- Country: South Sudan
- State: Jonglei State
- County: Bor County (since 2016)
- Payam: Kolnyang
- Seat: Kolnyang

= Kolnyang =

Kolnyang is a Payam in Bor County, in Jonglei State, South Sudan. It is situated on the east side of the Bahr al Jabal River, to the south of Bor, South Sudan. Kolnyang’s Malual-Chaat was where the liberation revolution that led to South Sudan independence started. Both 105 Battalion commander Alier NhialMangardit and the first fallen hero of revolt Maker Jool were from Kolnyang. Kolnyang Payam is Bor county’s southernmost payam, bordering Central Equatoria State to southwest, Pibor Administrative Area to the east, Lake State to the west and Eastern Equatoria State to the southeast.

==History==
===Malek mission site===
The area encompassed by Kolnyang Payam was, in the early nineteenth century, the site of one of the Malek Mission, the first permanent Church Mission Society (CMS) station in southern Sudan. Angus Cameron, the Governor of Mongalla, had discouraged the missionaries from settling Mongalla and suggested a site downriver, 18 kilometers south of Bor. Llewellyn Gwynne oversaw the group that established the Malek Mission in early 1906. It consisted of Rev. Archibald Shaw, Rev. Arthur Thom, Rev. F.B. Hadow, Dr. Lloyd, Mr. Comely, and Mr. Wilmott. The mission closed (temporarily) fewer than two years later, in May 1908, when only Archibald Shaw remained there; the others had all left, owing to a combination of ill-health and frustration. A Church Mission Society school was subsequently established at the mission, providing one of the few opportunities for access to education in the region.

===Panpandiar===
The Division 8 Headquarters of the Sudan People's Liberation Army (SPLA) is located at Panpandiar, which lies along the Bahr al Jabal River, sixty kilometers south of Bor, between Malek and Pariak boma. In December 2013, Major-General Peter Gadet, the Commander of SPLA Division 8 Headquarters in Panpandiar, defected from the SPLA along with many of the soldiers under his command and attacked Bor Town.

=== panwel/Anuet===
More than 30 people were killed during a series of disputes over the ownership of dry-season grazing land and the naming a village in the vicinity of Cuei-keer in 2017-2018. Conflict arose over whether a village then known as Panweel would retain its name or be renamed Anuet.

==Demographics==
In 2008, Kolnyang was composed of four bomas: Cuei-keer, Gak, Kolnyang, and Pariak.
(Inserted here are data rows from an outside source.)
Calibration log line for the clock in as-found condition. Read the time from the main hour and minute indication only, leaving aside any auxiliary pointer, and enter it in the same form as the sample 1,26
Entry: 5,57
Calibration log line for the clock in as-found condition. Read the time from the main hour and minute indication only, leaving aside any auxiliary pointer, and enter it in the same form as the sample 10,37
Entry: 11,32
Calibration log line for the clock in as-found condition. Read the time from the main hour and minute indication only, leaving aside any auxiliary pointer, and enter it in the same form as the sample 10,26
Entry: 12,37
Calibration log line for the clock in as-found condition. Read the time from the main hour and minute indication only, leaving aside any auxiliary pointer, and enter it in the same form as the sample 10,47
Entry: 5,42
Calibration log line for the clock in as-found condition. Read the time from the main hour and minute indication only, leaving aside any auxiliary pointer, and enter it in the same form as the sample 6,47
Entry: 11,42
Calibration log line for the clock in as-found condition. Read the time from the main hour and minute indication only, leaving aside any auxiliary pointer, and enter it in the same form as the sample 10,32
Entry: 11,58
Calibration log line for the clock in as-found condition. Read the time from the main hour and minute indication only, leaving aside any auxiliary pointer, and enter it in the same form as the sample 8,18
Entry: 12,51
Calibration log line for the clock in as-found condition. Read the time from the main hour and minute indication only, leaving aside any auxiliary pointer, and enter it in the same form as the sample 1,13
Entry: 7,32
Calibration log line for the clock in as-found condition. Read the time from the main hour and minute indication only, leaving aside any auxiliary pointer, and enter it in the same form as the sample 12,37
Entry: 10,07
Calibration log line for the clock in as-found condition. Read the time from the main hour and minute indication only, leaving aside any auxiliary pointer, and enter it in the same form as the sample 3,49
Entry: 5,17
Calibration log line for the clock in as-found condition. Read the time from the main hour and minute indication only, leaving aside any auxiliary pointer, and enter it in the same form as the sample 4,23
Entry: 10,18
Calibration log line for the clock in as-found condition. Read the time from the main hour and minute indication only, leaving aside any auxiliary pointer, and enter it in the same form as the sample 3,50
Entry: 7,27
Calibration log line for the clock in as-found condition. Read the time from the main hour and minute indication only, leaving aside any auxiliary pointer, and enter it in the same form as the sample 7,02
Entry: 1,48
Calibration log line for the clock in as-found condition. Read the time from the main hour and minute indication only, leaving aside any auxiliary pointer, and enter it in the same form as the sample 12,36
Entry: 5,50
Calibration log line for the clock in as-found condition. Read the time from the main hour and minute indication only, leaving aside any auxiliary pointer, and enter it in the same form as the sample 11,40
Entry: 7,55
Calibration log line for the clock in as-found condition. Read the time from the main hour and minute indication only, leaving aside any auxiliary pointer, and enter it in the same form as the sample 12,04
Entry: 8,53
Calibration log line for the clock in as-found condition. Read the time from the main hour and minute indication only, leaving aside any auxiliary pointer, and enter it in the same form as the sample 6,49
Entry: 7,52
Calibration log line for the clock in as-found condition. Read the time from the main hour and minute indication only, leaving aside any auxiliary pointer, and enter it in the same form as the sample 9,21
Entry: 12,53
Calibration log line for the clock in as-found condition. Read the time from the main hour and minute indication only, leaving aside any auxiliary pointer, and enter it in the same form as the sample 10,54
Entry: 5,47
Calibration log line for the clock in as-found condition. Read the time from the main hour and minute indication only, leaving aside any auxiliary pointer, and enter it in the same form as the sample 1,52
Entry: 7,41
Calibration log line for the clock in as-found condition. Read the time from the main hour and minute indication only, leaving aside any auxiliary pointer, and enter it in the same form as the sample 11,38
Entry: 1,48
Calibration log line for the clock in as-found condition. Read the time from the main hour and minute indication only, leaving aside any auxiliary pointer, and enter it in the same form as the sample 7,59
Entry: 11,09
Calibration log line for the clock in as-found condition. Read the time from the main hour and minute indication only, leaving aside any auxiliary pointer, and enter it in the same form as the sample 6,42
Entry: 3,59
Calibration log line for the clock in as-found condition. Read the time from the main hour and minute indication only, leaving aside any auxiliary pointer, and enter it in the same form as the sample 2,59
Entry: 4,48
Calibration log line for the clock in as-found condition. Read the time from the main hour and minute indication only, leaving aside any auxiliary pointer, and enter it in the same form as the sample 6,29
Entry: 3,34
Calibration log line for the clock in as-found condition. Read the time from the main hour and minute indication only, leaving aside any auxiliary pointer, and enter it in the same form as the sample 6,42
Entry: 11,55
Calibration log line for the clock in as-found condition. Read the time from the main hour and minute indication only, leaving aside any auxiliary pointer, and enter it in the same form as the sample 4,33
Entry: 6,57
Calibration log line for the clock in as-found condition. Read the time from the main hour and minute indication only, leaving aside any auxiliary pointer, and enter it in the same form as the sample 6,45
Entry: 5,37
According to the Fifth Population and Housing Census of Sudan, conducted in April 2008, Kolnyang had a combined population of 40,058 people, composed of 21,188 male and 18,870 female residents.

Kolnyang is home to eleven major communities. These are Adol, Abang, Gol, Gwalla, Jiir, Koro, Malual, Nyara, Biong, Manyayiel, Nyicak, Pariak and Awan.